= Host-directed therapeutics =

Host-directed therapeutics, also called host targeted therapeutics, act via a host-mediated response to pathogens rather than acting directly on the pathogen, like traditional antibiotics. They can change the local environment in which the pathogen exists to make it less favorable for the pathogen to live and/or grow. With these therapies, pathogen killing, e.g.bactericidal effects, will likely only occur when it is co-delivered with a traditional agent that acts directly on the pathogen, such as an antibiotic, antifungal, or antiparasitic agent. Several antiviral agents are host-directed therapeutics, and simply slow the virus progression rather than kill the virus. Host-directed therapeutics may limit pathogen proliferation, e.g., have bacteriostatic effects. Certain agents also have the ability to reduce bacterial load by enhancing host cell responses even in the absence of traditional antimicrobial agents.

== Types ==

=== Immunomodulatory ===

Intracellular pathogens often reside in immune cells like macrophages. These pathogens can be obligate or facultative intracellular pathogens. Changing the innate immune response of these host-cells can alter the pathogen's ability to live inside the cell. Many of these immunomodulatory host-directed therapies are adjuvants or pathogen-associated molecular patterns. They can include Toll-like receptors (TLRs), NOD-like receptors (NLRs), C-type lectin receptors (CLRs), mannose receptor (MR), dendritic cell-specific intracellular adhesion molecule 3 (ICAM3)-grabbing nonintegrin (DC-SIGN), complement receptors, Fc receptors, and DNA sensors (e.g., STING). Epithelial cells also host pathogens, like Salmonella enterica. These immunomodulatory agents can also alter the epithelial cell environments, since they also have a role in innate signalling.
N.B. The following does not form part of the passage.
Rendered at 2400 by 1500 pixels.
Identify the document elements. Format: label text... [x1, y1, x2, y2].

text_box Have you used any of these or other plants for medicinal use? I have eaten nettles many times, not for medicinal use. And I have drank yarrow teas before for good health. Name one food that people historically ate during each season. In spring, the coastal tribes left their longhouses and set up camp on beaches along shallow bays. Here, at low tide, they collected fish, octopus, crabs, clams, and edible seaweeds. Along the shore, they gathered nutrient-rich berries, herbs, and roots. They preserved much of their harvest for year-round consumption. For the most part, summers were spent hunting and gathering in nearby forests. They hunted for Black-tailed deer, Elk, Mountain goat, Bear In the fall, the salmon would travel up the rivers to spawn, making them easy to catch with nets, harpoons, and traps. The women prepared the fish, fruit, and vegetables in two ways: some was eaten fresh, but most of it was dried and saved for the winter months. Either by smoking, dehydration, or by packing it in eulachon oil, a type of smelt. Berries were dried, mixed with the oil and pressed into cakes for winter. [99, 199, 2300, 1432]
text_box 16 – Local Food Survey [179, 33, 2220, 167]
=== Enhanced host cell function ===

Autophagy modulators are one type of method to enhance host cell functions. Pathogens like Mycobacterium tuberculosis (MTB), will be degraded in the autophagosome during an effective host response that will clear the bacteria. Because bacteria and other pathogens like MTB can take over cellular responses like autophagy, they can increase their survival in the body. By reactivating effective autophagy processes the pathogen could be cleared. Examples of this has been shown with MTB, and Listeria monocytogenes. OSU-03012 is thought to modulate autophagy in its effect on Salmonella enterica, and Francisella tularensis.

=== Pathology modification ===

Modifying lung and macrophage pathology has been shown to have a role in the host-directed therapies for MTB.